(Tasks for this exercise):
• A. In the passage on the simulated tag sensor, which index method carries out the broad query for nearby tags?
• B. From the passage on the simulated tag sensor, list every statement it makes about the bounding box passed to ForEntitiesInBoxRange.
• C. Continue the passage on the simulated tag sensor, starting after its final sentence.

(Text segment):

*-*-*

To keep the simulation fast, the tags nearby the robots are simply converted into readings in the simulated sensor. The sensor does not simulate an image from the camera. The conversion of tags into readings is a two step process. The first step is a broad query against the simulator's indices to see if there are any nearby tags. This broad query occurs using the index method ForEntitiesInBoxRange. This function takes an axis-aligned bounding box that represents a rough upper approximation of what the camera/mirror can see. It is currently calculated using a frustum, however, it is unlikely that this will apply once the mirror has been taken into consideration.

*-*-*

(Record extracts):
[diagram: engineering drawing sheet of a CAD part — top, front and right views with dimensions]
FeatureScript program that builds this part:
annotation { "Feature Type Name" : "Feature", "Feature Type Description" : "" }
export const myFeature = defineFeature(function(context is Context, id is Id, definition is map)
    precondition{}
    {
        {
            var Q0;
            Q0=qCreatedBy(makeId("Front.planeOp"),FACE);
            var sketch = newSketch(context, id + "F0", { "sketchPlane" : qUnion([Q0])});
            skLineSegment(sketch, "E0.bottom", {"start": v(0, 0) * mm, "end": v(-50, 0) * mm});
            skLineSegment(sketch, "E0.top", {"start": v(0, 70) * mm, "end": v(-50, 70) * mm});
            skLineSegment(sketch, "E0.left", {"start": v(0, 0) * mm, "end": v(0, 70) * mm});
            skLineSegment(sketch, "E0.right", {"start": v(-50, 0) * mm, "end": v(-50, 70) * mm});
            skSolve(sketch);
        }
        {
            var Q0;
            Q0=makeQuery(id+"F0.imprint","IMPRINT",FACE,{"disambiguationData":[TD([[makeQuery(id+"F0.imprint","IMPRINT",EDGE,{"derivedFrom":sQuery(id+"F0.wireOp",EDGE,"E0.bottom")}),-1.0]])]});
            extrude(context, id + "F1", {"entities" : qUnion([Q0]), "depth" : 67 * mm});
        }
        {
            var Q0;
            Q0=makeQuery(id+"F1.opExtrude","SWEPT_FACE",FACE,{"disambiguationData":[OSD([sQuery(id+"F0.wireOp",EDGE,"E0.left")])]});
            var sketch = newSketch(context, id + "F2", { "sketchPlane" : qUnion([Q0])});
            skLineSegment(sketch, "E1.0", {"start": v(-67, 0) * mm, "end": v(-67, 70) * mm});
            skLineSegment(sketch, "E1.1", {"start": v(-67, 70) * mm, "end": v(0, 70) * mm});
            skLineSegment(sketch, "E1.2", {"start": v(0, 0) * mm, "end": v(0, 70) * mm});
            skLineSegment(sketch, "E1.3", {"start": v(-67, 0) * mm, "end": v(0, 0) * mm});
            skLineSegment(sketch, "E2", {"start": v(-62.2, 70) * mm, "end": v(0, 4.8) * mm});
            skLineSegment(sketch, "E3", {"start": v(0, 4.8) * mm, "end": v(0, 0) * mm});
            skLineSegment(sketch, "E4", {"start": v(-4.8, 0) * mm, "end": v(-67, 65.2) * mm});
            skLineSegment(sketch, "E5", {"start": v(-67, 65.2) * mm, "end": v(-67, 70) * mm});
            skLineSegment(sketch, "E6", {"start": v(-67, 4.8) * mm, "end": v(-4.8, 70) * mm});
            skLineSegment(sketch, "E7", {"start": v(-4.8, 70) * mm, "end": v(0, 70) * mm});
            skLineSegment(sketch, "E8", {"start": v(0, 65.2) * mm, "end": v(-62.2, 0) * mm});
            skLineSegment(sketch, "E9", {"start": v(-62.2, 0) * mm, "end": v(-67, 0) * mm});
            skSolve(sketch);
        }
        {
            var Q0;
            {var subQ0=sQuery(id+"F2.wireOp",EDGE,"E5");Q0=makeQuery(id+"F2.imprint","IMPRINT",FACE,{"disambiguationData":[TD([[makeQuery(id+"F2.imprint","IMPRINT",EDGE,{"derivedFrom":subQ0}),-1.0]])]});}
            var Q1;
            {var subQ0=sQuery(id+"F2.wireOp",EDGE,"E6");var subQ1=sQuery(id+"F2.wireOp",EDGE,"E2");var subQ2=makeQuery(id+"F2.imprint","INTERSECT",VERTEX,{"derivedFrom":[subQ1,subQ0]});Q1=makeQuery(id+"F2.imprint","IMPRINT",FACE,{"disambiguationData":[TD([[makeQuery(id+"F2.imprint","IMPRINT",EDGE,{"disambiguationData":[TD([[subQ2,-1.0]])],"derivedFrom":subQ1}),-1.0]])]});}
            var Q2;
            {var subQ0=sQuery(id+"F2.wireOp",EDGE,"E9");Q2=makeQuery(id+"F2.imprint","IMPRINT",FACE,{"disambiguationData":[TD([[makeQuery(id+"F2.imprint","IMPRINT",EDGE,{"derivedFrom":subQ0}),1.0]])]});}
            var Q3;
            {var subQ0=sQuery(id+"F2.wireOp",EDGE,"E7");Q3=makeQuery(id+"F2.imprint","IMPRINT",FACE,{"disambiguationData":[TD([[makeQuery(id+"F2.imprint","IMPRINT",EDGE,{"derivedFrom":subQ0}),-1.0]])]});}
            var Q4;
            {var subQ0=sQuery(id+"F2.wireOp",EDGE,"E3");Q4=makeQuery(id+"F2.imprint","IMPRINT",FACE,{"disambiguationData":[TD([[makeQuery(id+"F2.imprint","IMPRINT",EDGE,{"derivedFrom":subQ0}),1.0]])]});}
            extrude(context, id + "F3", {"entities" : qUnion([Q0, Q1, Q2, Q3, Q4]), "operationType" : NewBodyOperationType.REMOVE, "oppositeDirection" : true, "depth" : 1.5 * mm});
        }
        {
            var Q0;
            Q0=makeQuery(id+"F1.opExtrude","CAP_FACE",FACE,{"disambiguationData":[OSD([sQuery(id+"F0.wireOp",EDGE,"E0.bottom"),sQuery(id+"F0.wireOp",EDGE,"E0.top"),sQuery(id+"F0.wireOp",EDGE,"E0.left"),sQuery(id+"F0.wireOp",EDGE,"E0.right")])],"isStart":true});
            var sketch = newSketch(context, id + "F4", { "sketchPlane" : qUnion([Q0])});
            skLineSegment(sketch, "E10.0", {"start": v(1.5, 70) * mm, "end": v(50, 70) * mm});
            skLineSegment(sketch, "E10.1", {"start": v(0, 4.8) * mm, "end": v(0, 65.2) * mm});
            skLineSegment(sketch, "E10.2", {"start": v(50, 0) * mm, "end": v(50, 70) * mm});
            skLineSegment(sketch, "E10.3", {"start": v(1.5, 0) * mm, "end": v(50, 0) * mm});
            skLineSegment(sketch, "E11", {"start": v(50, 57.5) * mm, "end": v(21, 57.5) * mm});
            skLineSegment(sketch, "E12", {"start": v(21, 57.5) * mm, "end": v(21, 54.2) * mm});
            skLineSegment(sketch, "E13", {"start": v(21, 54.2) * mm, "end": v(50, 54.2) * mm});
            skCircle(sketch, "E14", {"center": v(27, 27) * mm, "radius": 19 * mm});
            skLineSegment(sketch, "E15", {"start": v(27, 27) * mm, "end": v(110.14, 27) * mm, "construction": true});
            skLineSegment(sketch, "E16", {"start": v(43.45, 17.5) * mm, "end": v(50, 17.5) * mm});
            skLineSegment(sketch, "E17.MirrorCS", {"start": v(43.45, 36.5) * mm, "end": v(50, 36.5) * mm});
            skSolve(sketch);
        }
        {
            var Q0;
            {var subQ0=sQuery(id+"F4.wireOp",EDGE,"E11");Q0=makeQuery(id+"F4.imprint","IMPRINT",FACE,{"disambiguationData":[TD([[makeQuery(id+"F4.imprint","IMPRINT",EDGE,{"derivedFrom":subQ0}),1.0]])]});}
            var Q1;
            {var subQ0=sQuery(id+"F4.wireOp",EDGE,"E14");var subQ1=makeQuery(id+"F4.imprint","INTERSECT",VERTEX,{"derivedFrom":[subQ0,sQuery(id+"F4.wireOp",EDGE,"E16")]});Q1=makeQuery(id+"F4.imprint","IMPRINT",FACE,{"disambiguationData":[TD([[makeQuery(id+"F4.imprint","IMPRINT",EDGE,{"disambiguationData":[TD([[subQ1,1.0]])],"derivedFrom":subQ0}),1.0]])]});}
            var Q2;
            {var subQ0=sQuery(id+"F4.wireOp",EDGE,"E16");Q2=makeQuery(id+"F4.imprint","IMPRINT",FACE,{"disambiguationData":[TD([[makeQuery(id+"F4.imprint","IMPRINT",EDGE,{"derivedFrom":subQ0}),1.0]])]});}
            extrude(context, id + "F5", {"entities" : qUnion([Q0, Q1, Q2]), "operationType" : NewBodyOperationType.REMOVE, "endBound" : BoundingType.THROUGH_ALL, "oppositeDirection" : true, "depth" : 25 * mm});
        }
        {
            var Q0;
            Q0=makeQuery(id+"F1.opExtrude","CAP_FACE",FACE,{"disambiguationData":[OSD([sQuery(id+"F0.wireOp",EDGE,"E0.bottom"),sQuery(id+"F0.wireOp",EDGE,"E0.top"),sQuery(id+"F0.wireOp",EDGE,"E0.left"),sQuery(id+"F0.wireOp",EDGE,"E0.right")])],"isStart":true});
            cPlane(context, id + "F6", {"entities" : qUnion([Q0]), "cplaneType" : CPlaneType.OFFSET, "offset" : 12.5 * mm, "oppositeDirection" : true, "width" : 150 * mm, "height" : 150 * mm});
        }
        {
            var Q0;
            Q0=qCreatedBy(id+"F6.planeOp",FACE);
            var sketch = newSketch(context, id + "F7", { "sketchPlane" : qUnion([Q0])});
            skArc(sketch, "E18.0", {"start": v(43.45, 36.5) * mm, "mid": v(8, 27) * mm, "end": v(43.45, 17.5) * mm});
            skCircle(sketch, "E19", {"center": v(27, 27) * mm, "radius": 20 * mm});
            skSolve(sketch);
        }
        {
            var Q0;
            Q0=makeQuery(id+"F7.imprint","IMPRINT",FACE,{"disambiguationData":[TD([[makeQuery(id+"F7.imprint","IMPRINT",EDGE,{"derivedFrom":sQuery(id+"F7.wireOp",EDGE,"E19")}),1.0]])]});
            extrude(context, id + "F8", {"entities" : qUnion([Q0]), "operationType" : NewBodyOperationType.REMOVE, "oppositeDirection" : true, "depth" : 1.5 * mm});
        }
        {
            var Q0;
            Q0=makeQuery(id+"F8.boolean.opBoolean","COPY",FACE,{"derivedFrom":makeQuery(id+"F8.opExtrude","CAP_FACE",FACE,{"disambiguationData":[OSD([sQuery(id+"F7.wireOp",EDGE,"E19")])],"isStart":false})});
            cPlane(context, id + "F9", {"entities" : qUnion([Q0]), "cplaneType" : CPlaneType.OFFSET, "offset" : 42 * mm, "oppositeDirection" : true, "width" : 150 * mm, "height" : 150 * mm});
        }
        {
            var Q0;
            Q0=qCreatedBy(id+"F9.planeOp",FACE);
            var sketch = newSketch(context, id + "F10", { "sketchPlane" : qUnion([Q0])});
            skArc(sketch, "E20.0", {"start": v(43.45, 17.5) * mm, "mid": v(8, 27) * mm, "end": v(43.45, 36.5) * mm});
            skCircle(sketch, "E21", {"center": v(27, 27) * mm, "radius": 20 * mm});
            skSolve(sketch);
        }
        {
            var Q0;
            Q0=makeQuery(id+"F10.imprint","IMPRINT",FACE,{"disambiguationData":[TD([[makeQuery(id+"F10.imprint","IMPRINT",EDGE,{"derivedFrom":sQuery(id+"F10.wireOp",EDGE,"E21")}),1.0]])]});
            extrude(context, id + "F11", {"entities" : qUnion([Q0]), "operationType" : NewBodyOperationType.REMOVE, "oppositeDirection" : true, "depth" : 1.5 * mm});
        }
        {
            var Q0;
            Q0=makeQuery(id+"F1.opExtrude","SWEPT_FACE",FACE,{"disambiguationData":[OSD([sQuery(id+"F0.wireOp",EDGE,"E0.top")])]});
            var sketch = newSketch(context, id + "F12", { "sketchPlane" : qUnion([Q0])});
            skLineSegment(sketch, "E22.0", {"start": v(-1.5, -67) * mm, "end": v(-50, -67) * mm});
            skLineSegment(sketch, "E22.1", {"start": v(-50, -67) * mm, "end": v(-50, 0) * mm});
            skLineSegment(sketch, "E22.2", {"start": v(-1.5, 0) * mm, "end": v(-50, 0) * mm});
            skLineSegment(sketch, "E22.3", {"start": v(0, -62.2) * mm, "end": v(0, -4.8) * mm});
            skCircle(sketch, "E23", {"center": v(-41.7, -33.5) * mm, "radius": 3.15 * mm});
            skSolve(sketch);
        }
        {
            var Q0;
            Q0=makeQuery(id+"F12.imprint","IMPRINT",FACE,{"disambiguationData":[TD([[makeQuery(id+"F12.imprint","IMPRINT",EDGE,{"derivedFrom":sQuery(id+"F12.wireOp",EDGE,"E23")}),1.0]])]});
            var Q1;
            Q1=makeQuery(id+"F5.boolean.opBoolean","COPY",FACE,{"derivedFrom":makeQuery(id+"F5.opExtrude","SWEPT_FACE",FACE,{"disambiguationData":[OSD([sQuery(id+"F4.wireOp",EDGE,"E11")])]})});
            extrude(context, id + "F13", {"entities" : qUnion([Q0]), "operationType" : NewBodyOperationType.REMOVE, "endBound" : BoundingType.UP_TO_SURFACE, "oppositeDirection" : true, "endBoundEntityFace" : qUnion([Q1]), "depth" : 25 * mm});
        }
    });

*-*-*

(Answer section):
• A. ForEntitiesInBoxRange

• B.
- It is axis-aligned.
- It represents a rough upper approximation of what the camera/mirror can see.
- It is currently calculated using a frustum.
- That frustum calculation is unlikely to apply once the mirror has been taken into consideration.

• C.
The second step is a refining query that iterates over the results of the first query to determine whether or not the tags can really be seen. This refining query is implemented in an operator() member function that takes a CTagEntity& as an argument. This member function is called by ForEntitiesInBoxRange for each tag detected in the broad query and is responsible for writing the readings into the control interface. The function applies several checks to determine whether or not the tag really can be seen by the camera. For example, it currently checks, among other things, whether there is anything blocking the rays between the camera and the corners of the tags. This check is used since if more than one of these rays are blocked, it is unlikely that the tag would have been detected in the real world. Such checks will need to be updated to compensate for the optics of the mirror, i.e., to check the path between the corner of a tag and the mirror instead of checking the path between the corner of the tag and the camera.

For the detecting of nearby LEDs, it is possible that no changes will need to be made to the DetectLed method. It should only be necessary to pass the same bounding box to the LED index as was passed to the tag index on Line 198 of simulator / pipuck_omnidirectional_camera_default_sensor.cpp.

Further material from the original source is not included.